NASA has pushed to November the launch of one of its three remaining shuttle missions to modify an experiment module to be attached to the International Space Station (ISS).
Shuttle Endeavour, which had been scheduled to lift off July 29, will now launch "no earlier than mid-November 2010" so that scientists can upgrade a magnet in the Alpha Magnetic Spectrometer program to a longer-lasting device, the US space agency said late Monday on its website.
"This will take advantage of NASA's plan to extend station operations until at least 2020," the agency said.
The Endeavour rescheduling does not affect the next launch, of shuttle Atlantis, due to blast off from Florida's Kennedy Space Center on May 14.
"The payload for the (Atlantis) flight, an integrated cargo carrier and a Russian-built mini research module, was installed in the shuttle's cargo bay Sunday," NASA said.
The final shuttle mission had been scheduled for September 16, with Discovery flying a last resupply machine to the orbital outpost. Discovery was still slated for its September 16 launch, "but managers will continue to assess its readiness for flight and make changes as appropriate," NASA said.

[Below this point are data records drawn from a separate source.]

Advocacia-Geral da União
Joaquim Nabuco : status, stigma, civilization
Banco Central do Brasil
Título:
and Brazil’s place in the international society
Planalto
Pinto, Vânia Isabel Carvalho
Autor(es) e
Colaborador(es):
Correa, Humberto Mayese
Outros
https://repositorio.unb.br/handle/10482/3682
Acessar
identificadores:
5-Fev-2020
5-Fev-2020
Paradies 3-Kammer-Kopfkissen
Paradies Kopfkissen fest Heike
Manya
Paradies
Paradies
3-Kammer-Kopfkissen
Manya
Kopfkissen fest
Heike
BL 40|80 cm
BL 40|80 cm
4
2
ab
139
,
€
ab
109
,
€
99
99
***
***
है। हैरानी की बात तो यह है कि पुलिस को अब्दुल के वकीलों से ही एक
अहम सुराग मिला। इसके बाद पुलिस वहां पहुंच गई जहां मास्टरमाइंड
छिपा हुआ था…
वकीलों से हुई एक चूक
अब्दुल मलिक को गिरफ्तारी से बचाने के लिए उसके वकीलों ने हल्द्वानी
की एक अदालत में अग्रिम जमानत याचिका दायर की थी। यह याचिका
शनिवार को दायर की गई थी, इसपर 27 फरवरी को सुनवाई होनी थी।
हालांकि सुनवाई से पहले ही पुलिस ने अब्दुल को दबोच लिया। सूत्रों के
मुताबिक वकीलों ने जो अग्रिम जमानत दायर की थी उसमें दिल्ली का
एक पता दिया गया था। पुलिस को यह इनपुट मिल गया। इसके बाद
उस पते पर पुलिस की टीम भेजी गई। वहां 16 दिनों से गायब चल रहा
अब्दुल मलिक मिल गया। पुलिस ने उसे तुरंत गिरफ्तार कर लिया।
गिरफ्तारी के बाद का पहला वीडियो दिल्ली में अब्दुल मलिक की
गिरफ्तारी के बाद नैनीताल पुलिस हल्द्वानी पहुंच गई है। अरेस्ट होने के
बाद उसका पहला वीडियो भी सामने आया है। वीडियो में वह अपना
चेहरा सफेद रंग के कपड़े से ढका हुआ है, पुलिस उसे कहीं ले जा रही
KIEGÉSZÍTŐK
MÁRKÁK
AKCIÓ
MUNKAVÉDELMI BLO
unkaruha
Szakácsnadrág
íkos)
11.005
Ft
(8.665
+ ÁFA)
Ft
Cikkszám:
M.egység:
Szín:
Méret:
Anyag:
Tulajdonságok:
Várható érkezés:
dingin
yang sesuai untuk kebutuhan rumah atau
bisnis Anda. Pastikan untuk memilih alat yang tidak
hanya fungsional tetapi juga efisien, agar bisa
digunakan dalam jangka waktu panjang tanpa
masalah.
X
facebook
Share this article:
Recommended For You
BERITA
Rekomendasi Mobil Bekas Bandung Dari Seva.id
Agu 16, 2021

The National Aeronautics and Space Administration is mothballing its shuttle program this year, and once the three shuttles are retired the United States will rely on Russia to take astronauts to the station aboard three-seater Soyuz spacecraft until a new fleet of commercial space taxis is operational.

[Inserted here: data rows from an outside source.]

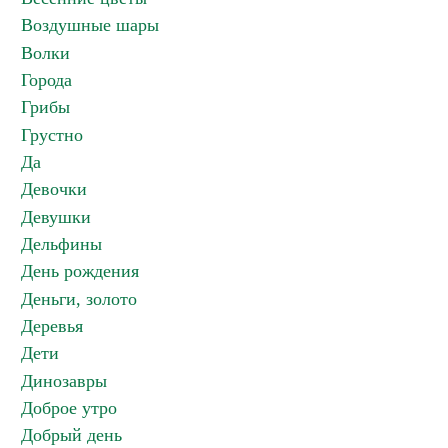
Воздушные шары
Волки
Города
Грибы
Грустно
Да
Девочки
Девушки
Дельфины
День рождения
Деньги, золото
Деревья
Дети
Динозавры
Доброе утро
Добрый день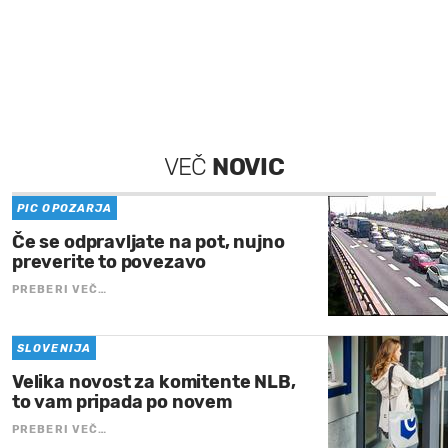
VEČ
NOVIC
PIC OPOZARJA
Če se odpravljate na pot, nujno
preverite to povezavo
PREBERI VEČ…
SLOVENIJA
Velika novost za komitente NLB,
to vam pripada po novem
PREBERI VEČ…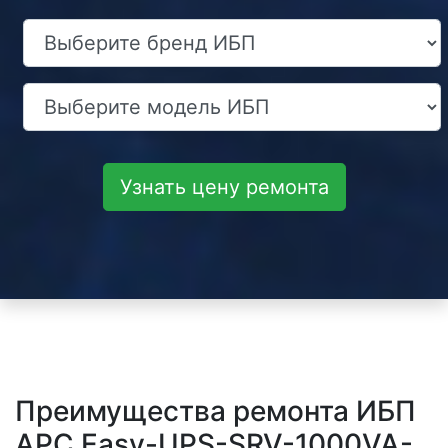
Узнать цену ремонта
Преимущества ремонта ИБП
APC Easy-UPS-SRV-1000VA-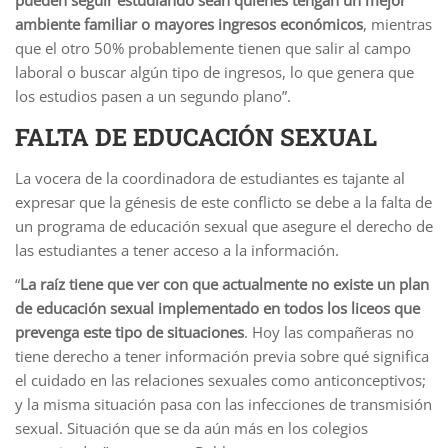
ambiente familiar o mayores ingresos económicos
, mientras
que el otro 50% probablemente tienen que salir al campo
laboral o buscar algún tipo de ingresos, lo que genera que
los estudios pasen a un segundo plano”.
FALTA DE EDUCACIÓN SEXUAL
La vocera de la coordinadora de estudiantes es tajante al
expresar que la génesis de este conflicto se debe a la falta de
un programa de educación sexual que asegure el derecho de
las estudiantes a tener acceso a la información.
“
La raíz tiene que ver con que actualmente no existe un plan
de educación sexual implementado en todos los liceos que
prevenga este tipo de situaciones
. Hoy las compañeras no
tiene derecho a tener información previa sobre qué significa
el cuidado en las relaciones sexuales como anticonceptivos;
y la misma situación pasa con las infecciones de transmisión
sexual. Situación que se da aún más en los colegios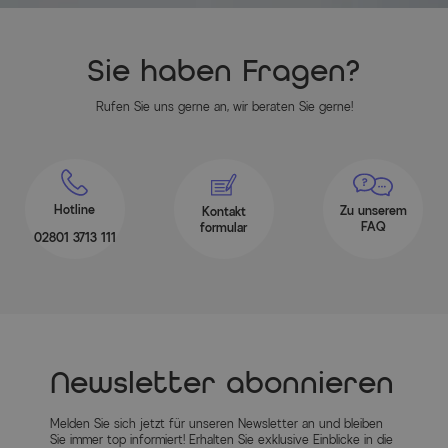
Sie haben Fragen?
Rufen Sie uns gerne an, wir beraten Sie gerne!
Hotline
Zu unserem
Kontakt
FAQ
formular
02801 3713 111
Newsletter abonnieren
Melden Sie sich jetzt für unseren Newsletter an und bleiben
Sie immer top informiert! Erhalten Sie exklusive Einblicke in die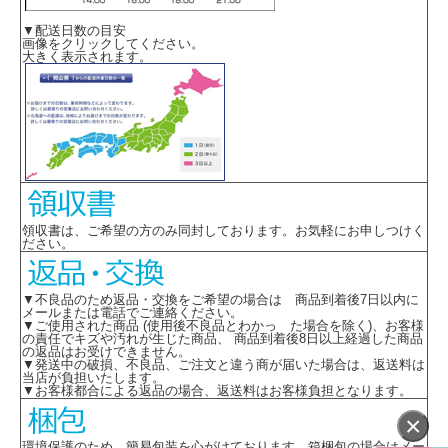
▼配送日数の目安
画像をクリックしてください。
大きく表示されます。
領収書は、ご希望の方のみ同封しております。お気軽にお申しつけく
ださい。
▼不良品のため返品・交換をご希望の場合は 商品到着後7日以内に
メールまたは電話でご連絡ください。
▼ご使用された商品 (使用後不良品とわかっ た場合を除く)、お客様
の責任でキズや汚れが生じた商品、 商品到着後8日以上経過した商品
の返品はお受けできません。
▼発送中の破損、不良品、ご注文と違う商が届いた場合は、返送料は
当店が負担いたします。
▼お客様都合による返品の場合、返送料はお客様負担となります。
×
環境保護のため、簡易包装を心がけております。箱梱包の場合はメー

A successor to the Discovery is scheduled to take off no earlier than 2015.
By the time the final three missions are complete, the space shuttles -- characterized by NASA as the most advanced machines ever built -- will have flown 134 missions into orbit.
US President Barack Obama announced in February he wanted to see the life of the ISS extended for at least another five years beyond its 2015 end date.
The ISS, a joint project involving 16 countries, has cost around 100 billion dollars, mostly funded by the United States.
The Alpha Magnetic Spectrometer -- a project led by Nobel laureate Samuel Ting of the Massachusetts Institute of Technology -- will be installed on the ISS to help study and shed light on how the universe was formed, and search for evidence of dark matter and anti-matter by measuring cosmic rays.